GOAL OF THE EXERCISE: Show every line of the items that contains the word "потерять", copying each such line in full. Matches must have the same case.

SOURCE DATA:
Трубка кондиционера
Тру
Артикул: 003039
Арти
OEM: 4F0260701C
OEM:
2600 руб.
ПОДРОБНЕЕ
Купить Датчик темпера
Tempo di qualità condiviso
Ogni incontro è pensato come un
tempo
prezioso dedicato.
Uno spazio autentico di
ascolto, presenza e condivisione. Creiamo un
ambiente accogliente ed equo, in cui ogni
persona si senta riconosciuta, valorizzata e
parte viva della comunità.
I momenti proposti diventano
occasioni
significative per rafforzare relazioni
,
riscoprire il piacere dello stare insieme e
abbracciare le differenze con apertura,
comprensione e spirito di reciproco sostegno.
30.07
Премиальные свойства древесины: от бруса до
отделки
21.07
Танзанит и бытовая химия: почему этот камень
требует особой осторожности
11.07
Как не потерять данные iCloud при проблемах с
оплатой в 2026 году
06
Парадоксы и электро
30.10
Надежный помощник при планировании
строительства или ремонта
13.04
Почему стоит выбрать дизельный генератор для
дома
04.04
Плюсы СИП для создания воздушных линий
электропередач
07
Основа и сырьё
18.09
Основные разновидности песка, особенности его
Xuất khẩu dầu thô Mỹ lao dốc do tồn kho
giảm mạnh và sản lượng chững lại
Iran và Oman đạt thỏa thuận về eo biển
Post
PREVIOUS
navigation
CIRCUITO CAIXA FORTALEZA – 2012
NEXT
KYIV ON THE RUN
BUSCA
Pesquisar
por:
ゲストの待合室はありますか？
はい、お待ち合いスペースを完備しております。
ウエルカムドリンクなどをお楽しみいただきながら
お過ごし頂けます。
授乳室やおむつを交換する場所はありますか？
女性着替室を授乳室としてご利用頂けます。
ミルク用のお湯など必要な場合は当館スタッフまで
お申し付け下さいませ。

REPLY:
Как не потерять данные iCloud при проблемах с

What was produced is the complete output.